*Data to use*
--- --- ---

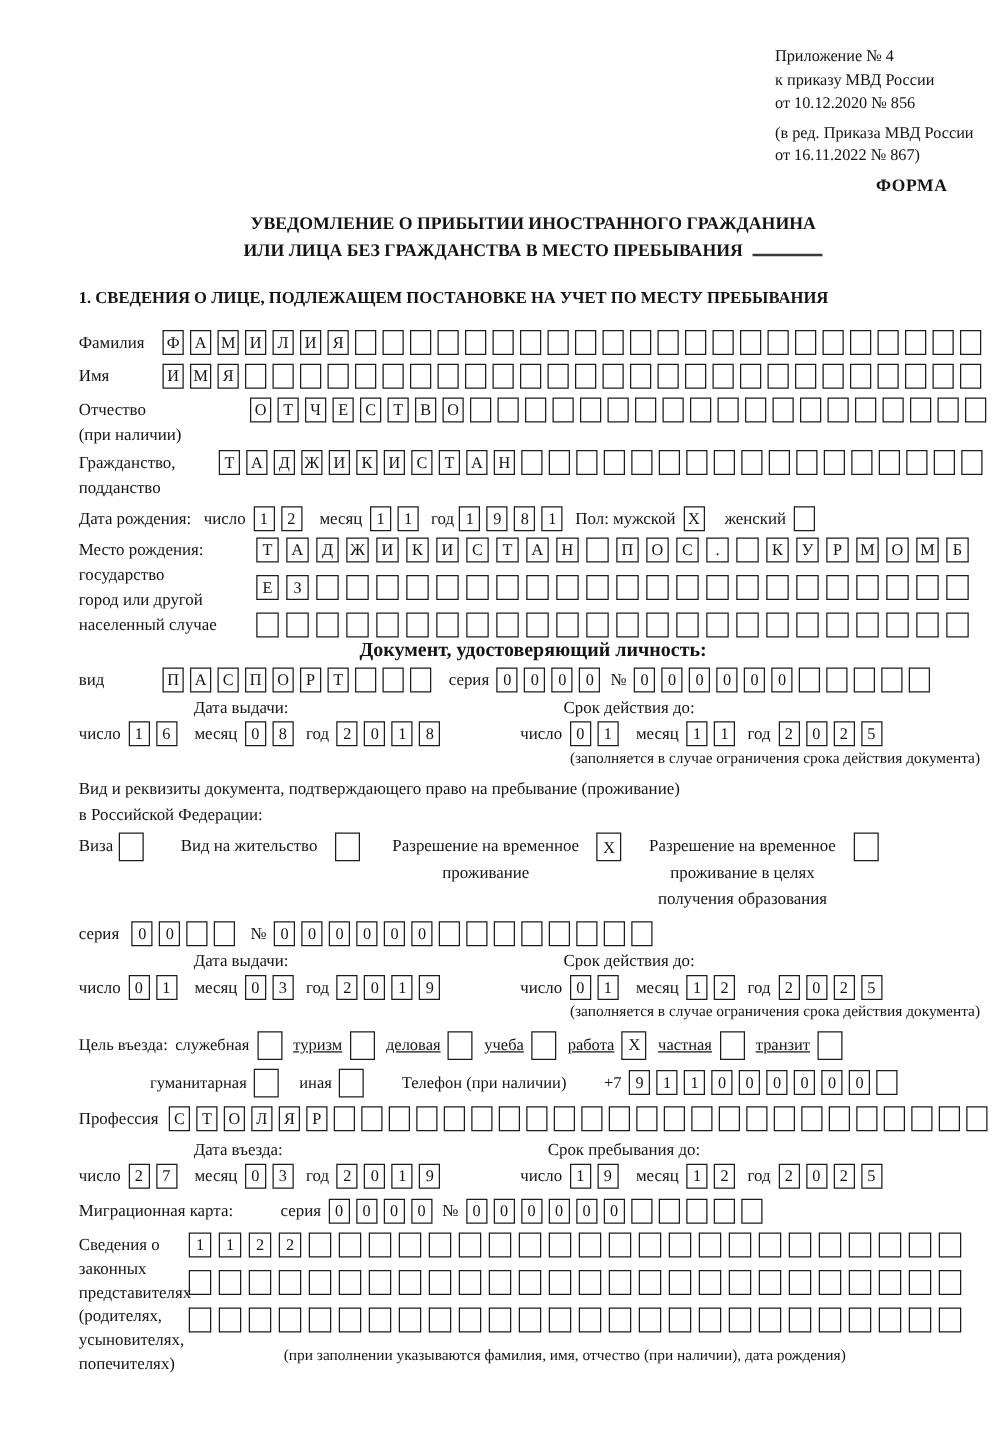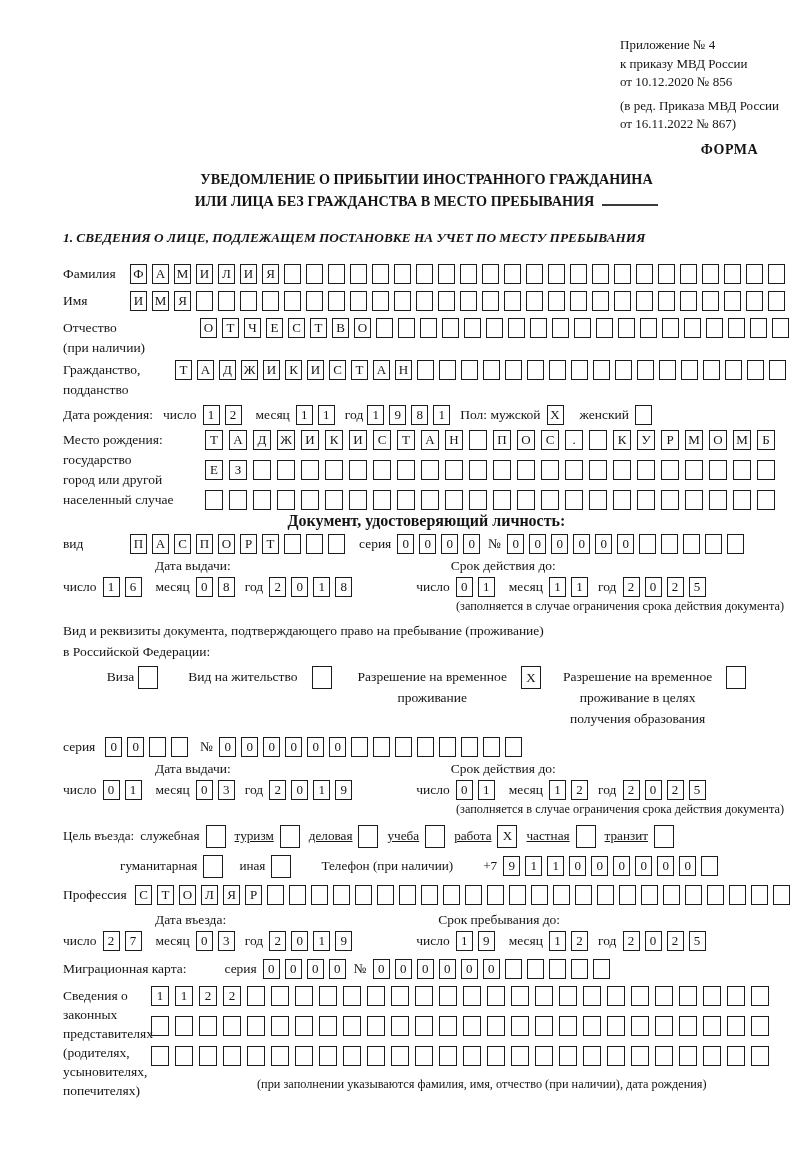--- a/index.html
+++ b/index.html
@@ -11,47 +11,47 @@
     padding:36px 10px 0 63px;
     font-family:"Liberation Serif","DejaVu Serif",serif;
     color:#141414;
     overflow:hidden;
   }
   .hdr{margin-left:557px;font-size:13px;line-height:18.5px;}
   .hdr .ed{margin-top:5px;}
   .forma{font-weight:bold;font-size:14px;text-align:right;margin:8px 32px 0 0;letter-spacing:.5px;}
   .title{text-align:center;font-weight:bold;font-size:14.2px;line-height:22px;margin-top:10px;}
   .uline{display:inline-block;width:56px;border-bottom:2px solid #3a3a3a;margin-left:8px;}
-  .sect{font-weight:bold;font-size:13.3px;margin-top:18px;white-space:nowrap;font-style:italic;}
+  .sect{font-weight:bold;font-size:13.3px;margin-top:18px;white-space:nowrap;}
   .frow{display:flex;align-items:flex-start;font-size:13.5px;line-height:20px;}
   .flabel{flex:0 0 auto;}
   .cells{display:inline-flex;gap:5px;flex-wrap:nowrap;}
   .cell{box-sizing:border-box;flex:0 0 auto;width:17px;height:20px;border:1.5px solid #1c1c1c;
         display:flex;align-items:center;justify-content:center;font-size:13px;}
   .wcells{gap:6px;}
   .wcells .cell{width:18px;}
   .cb .cell{width:20px;height:23px;}
   .il{margin:0 6px 0 14px;}
   .rowstack .cells{display:flex;}
   .rowstack .cells + .cells{margin-top:10px;}
   .center-b{text-align:center;font-weight:bold;font-size:16px;}
   .dhead{display:flex;font-size:13.5px;margin-top:4px;}
   .drow{display:flex;align-items:center;font-size:13.5px;margin-top:3px;}
   .dgrp{display:flex;align-items:center;}
   .dgrp .lab{margin-right:6px;}
   .dgrp .lab2{margin-left:14px;margin-right:6px;}
   .note{font-size:12.3px;text-align:right;margin-top:2px;padding-right:6px;}
   .intro{font-size:13.5px;line-height:21px;margin-top:6px;}
-  .cbrow{display:flex;align-items:flex-start;margin-top:4px;font-size:13.5px;line-height:21px;justify-content:center;}
+  .cbrow{display:flex;align-items:flex-start;margin-top:4px;font-size:13.5px;line-height:21px;}
   .cbitem{display:flex;align-items:flex-start;}
   .cbtxt{text-align:center;}
   .prow{display:flex;align-items:center;font-size:13.2px;margin-top:8px;white-space:nowrap;}
   .prow .pl{margin-right:6px;}
   .prow .gap{margin-left:9px;text-decoration:underline;}
-  .note2{font-size:12.3px;margin-top:8px;margin-left:106px;}
+  .note2{font-size:12.3px;margin-top:8px;margin-left:76px;}
 </style>
 </head>
 <body>
 
 <div class="page">
 
   <div class="hdr">
     <div>Приложение № 4</div>
     <div>к приказу МВД России</div>
     <div>от 10.12.2020 № 856</div>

--- --- ---

*What to produce*
Return, from the data, each line where the string "cbrow" occurs.

*Response for this exercise*
-  .cbrow{display:flex;align-items:flex-start;margin-top:4px;font-size:13.5px;line-height:21px;justify-content:center;}
+  .cbrow{display:flex;align-items:flex-start;margin-top:4px;font-size:13.5px;line-height:21px;}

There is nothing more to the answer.